-- Written request 1 --
Repeat the rows exactly, starting from the first row and running up to and including the line with "order: Fagales".

-- Text provided --

== == ==

UK inflation has surged to a fresh 40-year high, as July’s inflation rate hit 10.1%, according to the Office for National Statistics (ONS).
The Consumer Prices Index (CPI) rose to 10.1% in the 12 months to July, up from 9.4% in June and remaining at the highest level since 1982.
The figure is higher than the 9.8% figure expected by most economists and represents a further squeeze on people’s pockets.
Core inflation, which strips out volatile food and energy costs, hit 6.2%. The retail price, which is used for pricing some public services including train fares, rose to 12.3%.
The ONS said the increase stemmed principally from the higher cost of food last month.
“The largest upward contributions (of 0.04 percentage points) came from bread and cereals, and from milk, cheese and eggs — where prices for shop-bought and delivered milk, cheddar cheese and yoghurts (or fromage frais) increased notably.
“Other smaller effects (of 0.03 percentage points) came from meat (notably from cooked ham and bacon), vegetables including tubers, and sugar, jam, syrups, chocolate and confectionery,” the ONS said.

== == ==

-- Task input --
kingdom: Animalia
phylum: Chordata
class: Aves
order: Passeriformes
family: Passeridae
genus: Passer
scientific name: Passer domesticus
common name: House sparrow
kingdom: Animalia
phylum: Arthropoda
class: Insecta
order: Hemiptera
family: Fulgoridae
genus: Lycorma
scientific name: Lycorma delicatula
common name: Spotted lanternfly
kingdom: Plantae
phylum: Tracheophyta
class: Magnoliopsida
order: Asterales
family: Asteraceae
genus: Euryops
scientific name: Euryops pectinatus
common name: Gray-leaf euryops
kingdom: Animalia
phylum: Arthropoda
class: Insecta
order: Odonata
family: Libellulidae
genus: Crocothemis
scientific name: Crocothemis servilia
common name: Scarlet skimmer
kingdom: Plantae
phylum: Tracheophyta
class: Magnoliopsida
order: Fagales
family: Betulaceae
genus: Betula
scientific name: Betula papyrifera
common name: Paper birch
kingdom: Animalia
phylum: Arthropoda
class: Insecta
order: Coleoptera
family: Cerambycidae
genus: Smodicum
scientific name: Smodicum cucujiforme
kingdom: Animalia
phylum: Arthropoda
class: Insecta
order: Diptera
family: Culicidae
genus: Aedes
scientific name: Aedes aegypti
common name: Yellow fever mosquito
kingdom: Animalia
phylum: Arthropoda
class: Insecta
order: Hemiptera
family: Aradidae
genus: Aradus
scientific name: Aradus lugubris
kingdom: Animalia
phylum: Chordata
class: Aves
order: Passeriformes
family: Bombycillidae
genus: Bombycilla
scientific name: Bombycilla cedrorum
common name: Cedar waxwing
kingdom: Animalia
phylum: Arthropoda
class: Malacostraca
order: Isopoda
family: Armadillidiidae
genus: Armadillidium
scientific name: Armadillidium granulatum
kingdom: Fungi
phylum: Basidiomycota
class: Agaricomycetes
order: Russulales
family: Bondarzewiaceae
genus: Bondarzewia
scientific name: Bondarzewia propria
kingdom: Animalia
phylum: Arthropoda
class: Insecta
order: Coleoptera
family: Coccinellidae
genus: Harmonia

== == ==

-- Written request 2 --
Continue the article on UK inflation from the point where it ends.

-- Task answer 1 --
kingdom: Animalia
phylum: Chordata
class: Aves
order: Passeriformes
family: Passeridae
genus: Passer
scientific name: Passer domesticus
common name: House sparrow
kingdom: Animalia
phylum: Arthropoda
class: Insecta
order: Hemiptera
family: Fulgoridae
genus: Lycorma
scientific name: Lycorma delicatula
common name: Spotted lanternfly
kingdom: Plantae
phylum: Tracheophyta
class: Magnoliopsida
order: Asterales
family: Asteraceae
genus: Euryops
scientific name: Euryops pectinatus
common name: Gray-leaf euryops
kingdom: Animalia
phylum: Arthropoda
class: Insecta
order: Odonata
family: Libellulidae
genus: Crocothemis
scientific name: Crocothemis servilia
common name: Scarlet skimmer
kingdom: Plantae
phylum: Tracheophyta
class: Magnoliopsida
order: Fagales

-- Task answer 2 --
Other small upward contributions to the inflation rates came from appliances and products for personal care as toilet rolls, toothbrushes, hair straighteners and deodorants became more expensive between June and July, compared with price falls this time last year.
Households are expected to come under further pressure this autumn from a fresh rise in energy bills, which the Bank of England forecasts will drive inflation above 13% and trigger a long recession as families rein in their spending.
On Monday, figures from the ONS showed workers had suffered a record real-term pay slump in the face of spiralling prices.
The inflation figure will ramp up pressure on the government to take further action to tackle the cost of living.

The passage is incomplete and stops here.